I have 75% custody, and I claim my child on ,my income tax. At first, my STBXH wanted to claim our son every other year. But I told him 'no', that isn't right because I have our son most of the time and I pay for his clothes, food, and daycare.

My friend has 50/50 custody with her ex. They have two kids. They worked it out so that they split the kids on their taxes.

However, it sounds like you have 75% custody. I don't think that your wife should be able to claim the kids at all. But, a compromise might be that she can claim them on her taxes every third year (...so, every year that ends in a multiple of 3)...i.e. 2015, 2018, etc.?

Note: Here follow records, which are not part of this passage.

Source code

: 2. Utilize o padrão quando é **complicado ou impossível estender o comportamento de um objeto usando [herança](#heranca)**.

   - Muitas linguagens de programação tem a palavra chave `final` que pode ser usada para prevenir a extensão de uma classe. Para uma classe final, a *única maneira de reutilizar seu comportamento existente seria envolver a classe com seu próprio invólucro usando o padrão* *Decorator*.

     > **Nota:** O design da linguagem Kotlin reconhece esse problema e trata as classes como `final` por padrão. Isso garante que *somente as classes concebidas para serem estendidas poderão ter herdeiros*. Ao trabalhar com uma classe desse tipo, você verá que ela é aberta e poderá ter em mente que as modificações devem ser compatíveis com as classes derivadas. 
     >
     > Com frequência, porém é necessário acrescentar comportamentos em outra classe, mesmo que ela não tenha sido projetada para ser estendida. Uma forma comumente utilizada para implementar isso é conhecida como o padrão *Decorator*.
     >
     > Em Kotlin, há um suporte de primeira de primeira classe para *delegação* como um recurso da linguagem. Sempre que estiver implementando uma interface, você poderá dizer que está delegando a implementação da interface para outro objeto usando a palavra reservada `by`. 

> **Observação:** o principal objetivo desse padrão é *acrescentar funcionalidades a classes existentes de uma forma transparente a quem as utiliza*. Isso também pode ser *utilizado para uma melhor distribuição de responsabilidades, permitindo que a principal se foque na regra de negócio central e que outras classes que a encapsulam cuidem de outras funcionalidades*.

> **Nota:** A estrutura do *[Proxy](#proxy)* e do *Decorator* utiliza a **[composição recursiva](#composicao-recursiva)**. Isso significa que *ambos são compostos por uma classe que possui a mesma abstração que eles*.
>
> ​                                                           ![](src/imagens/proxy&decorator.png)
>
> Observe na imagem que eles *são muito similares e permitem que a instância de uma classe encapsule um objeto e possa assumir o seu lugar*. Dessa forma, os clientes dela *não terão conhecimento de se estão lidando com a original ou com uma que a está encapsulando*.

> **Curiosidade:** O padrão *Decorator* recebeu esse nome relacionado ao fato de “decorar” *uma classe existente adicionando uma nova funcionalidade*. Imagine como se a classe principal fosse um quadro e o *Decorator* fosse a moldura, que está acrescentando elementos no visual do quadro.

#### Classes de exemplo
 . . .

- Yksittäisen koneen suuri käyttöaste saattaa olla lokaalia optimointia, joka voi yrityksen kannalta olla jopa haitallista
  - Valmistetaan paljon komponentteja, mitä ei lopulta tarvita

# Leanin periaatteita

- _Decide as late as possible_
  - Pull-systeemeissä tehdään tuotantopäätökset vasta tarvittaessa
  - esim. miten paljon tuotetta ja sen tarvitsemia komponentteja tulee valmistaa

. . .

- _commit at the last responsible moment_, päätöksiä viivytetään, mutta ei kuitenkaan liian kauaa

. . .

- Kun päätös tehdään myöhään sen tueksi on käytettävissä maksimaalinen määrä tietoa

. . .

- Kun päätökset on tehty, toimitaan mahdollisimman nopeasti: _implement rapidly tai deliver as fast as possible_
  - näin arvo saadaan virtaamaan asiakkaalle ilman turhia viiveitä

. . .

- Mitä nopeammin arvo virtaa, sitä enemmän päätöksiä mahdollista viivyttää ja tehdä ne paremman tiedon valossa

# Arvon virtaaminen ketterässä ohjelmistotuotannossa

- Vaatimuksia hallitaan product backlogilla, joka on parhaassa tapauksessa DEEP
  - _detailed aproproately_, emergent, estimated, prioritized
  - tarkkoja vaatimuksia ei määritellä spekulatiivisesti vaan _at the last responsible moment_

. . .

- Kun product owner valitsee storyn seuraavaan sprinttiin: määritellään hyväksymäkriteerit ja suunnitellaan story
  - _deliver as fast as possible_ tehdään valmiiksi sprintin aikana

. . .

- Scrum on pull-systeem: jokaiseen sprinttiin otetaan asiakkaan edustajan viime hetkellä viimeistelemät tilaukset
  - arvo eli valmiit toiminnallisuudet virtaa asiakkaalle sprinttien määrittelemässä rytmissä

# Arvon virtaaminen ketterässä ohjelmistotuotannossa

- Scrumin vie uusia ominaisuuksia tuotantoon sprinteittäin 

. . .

I am sure your lawyer will be able to offer you advice, but my lawyer told me that it is reasonable for me to claim my son all the time because I have 75% custody.


----------



## Lifescript (Mar 12, 2012)

You should claim him every year. 9 out 12 months you will support him financially and is extremely expensive to raise children. If it was 50/50 custody then everyother yr would be fine but thats not the case.
_Posted via Mobile Device_


----------



## unbelievable (Aug 20, 2010)

Unless a judge orders otherwise, the party who has the kids the majority of the year gets the tax exemptions associated with them.


----------



## Houstondad (Jul 6, 2011)

Thanks for the info and advice everyone. I feel I have given her more than she deserves in regards to the amount of time she can see the kids. Actually, I did it for the kids because they need their mom. But I won't budge on the financial part if I can help it. Thanks.


----------